Questão de Direito Processual Civil - CPC 1973 — Ações Coletivas no CPC 1973 — MPDFT 2004
Direito Processual Civil - CPC 1973Ações Coletivas no CPC 1973
- Código
- qg774102
- Banca
- MPDFT
- Órgão
- MPDFT
- Ano
- 2004
- Nível
- Superior
- Cargo
- Promotor de Justiça
A propósito da eficácia objetiva e subjetiva do comando da sentença proferida nas ações coletivas, assinale a alternativa incorreta.
- ANa ação coletiva para defesa de direitos difusos, os efeitos erga omnes da coisa julgada decorrem da natureza transindividual e indivisível do direito material tutelado, enquanto na ação coletiva para defesa de direitos individuais homogêneos, o regime de extensão subjetiva do julgado encontra fundamento na presunção legal da “representatividade adequada” do autor coletivo, para a defesa dos interesses dos indivíduos que não integraram a relação jurídica processual.
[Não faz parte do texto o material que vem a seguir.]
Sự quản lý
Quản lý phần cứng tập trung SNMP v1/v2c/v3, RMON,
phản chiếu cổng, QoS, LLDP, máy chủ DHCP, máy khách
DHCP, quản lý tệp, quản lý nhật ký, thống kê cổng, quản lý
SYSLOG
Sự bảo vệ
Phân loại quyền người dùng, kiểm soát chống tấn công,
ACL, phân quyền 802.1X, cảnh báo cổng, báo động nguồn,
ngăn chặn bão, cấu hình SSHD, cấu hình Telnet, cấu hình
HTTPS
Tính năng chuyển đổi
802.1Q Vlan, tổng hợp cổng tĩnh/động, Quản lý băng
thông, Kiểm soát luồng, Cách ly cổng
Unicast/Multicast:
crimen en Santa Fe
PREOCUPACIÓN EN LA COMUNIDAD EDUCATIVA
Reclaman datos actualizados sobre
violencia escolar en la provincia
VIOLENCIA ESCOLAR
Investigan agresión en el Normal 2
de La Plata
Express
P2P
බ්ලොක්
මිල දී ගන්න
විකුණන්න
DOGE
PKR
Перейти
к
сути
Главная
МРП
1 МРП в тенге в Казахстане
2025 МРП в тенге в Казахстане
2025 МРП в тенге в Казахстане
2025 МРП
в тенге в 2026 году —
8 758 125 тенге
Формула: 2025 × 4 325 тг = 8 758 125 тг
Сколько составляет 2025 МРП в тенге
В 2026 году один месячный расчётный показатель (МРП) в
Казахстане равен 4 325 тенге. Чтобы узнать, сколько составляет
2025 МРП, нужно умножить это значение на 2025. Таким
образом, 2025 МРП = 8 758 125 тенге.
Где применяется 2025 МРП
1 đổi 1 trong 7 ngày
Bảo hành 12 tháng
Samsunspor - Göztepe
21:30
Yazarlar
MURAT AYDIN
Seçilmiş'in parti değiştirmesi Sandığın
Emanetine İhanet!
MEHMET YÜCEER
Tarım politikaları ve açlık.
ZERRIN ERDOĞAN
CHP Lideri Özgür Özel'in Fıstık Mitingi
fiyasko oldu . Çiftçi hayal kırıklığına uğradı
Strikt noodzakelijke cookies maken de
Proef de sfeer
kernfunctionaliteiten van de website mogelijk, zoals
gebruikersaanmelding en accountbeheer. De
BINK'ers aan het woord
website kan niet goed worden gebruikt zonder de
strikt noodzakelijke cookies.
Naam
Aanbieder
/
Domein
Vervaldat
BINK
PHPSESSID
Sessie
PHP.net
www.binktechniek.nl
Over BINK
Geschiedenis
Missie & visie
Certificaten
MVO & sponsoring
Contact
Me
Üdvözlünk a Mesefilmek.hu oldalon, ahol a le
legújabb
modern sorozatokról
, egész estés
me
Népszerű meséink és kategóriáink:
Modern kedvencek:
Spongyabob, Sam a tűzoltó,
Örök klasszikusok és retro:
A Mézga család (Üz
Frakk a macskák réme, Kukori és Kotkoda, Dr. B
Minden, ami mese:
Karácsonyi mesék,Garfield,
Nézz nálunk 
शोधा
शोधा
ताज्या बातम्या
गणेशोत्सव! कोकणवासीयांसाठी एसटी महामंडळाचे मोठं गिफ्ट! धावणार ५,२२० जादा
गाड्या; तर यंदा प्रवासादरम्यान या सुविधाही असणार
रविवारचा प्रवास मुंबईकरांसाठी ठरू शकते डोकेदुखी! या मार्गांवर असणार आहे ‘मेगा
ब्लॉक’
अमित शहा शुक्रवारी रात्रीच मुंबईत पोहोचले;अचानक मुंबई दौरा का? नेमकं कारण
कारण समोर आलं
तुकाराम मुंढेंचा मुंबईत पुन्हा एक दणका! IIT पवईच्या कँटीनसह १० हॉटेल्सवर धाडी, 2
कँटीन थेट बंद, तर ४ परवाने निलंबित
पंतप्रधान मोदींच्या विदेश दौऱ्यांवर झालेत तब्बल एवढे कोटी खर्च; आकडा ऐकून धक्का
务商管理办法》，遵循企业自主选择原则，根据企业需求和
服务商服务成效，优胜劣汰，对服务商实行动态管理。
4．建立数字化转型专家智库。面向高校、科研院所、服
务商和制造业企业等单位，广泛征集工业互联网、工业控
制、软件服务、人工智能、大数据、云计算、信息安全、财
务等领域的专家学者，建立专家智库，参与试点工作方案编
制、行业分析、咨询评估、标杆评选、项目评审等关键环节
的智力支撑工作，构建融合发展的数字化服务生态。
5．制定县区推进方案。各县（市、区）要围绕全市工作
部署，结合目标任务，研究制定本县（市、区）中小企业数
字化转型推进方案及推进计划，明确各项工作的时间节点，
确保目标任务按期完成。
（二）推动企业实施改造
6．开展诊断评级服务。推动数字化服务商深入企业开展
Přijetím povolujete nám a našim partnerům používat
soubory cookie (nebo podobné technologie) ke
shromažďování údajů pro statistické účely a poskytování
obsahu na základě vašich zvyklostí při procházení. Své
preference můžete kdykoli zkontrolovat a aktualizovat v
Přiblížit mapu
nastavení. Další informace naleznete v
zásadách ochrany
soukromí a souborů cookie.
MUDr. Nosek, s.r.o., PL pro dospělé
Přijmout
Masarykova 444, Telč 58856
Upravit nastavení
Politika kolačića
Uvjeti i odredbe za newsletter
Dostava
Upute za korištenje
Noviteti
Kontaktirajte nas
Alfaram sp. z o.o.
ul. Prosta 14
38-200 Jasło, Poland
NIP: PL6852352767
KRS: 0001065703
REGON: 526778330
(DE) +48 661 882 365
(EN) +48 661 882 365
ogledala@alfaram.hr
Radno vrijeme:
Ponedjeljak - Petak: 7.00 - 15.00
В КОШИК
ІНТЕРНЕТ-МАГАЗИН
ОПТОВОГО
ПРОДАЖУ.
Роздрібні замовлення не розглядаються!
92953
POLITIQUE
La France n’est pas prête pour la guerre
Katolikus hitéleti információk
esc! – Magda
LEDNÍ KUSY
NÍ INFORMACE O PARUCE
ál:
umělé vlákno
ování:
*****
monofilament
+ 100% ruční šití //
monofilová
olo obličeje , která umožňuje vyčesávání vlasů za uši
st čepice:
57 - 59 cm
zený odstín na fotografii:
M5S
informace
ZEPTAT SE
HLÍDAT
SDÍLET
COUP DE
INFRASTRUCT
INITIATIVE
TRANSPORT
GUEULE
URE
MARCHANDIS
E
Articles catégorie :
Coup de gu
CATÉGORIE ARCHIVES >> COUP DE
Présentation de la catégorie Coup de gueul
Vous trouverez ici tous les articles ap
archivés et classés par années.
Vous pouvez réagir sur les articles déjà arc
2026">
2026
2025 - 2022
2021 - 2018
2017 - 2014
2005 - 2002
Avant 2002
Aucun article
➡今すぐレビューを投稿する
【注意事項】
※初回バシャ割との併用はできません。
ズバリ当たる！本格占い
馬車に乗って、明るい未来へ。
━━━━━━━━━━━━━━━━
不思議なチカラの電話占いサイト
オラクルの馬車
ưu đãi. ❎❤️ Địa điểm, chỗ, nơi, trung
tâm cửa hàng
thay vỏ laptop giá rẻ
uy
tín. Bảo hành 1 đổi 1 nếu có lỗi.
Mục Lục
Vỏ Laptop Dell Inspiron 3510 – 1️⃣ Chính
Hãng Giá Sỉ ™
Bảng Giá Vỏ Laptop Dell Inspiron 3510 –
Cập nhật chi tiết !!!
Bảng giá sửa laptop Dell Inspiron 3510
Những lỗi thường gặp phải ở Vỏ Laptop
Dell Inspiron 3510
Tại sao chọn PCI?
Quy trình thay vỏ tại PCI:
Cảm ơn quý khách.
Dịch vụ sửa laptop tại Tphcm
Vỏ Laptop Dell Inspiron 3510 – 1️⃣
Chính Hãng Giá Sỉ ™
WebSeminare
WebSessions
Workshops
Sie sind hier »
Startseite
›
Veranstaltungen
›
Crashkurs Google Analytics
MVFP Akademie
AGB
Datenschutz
- BEm ação civil pública ajuizada pelo Ministério Público, tendo como escopo a responsabilização do réu por danos ambientais, havendo condenação em dinheiro e determinação de reversão residual da indenização para o Fundo de Defesa de Direitos Difusos, a coisa julgada in utilibus formada nessa ação aproveita de maneira uniforme os indivíduos que experimentaram danos pessoais em decorrência da lesão ao meio ambiente, o que enseja a liquidação e a execução da sentença, sendo desnecessária nova sentença condenatória em processo de conhecimento individual.
- CEm se tratando de ação coletiva para defesa de direitos difusos, diversamente do sistema da ação popular, a sentença faz coisa julgada erga omnes, exceto se o pedido for julgado improcedente por insuficiência de provas, hipótese em que qualquer legitimado poderá intentar outra ação, com idêntico fundamento, valendo-se de nova prova.
- DNa hipótese de improcedência da ação civil pública, a coisa julgada negativa forma-se em relação a todos os legitimados às ações coletivas, deixando imunes aos seus efeitos apenas os titulares de pretensões indenizatórias por danos pessoalmente sofridos, oriundos do mesmo fato não reconhecido na sentença coletiva.
- EO Supremo Tribunal Federal e o Superior Tribunal de Justiça consolidaram entendimento no sentido de que a eficácia erga omnes da sentença coletiva não encerra óbice à utilização da ação civil pública como instrumento de controle incidental de constitucionalidade, pela via difusa, desde que, no processo coletivo, a inconstitucionalidade qualifique-se como causa de pedir, constituindo simples questão prejudicial ao julgamento do pedido.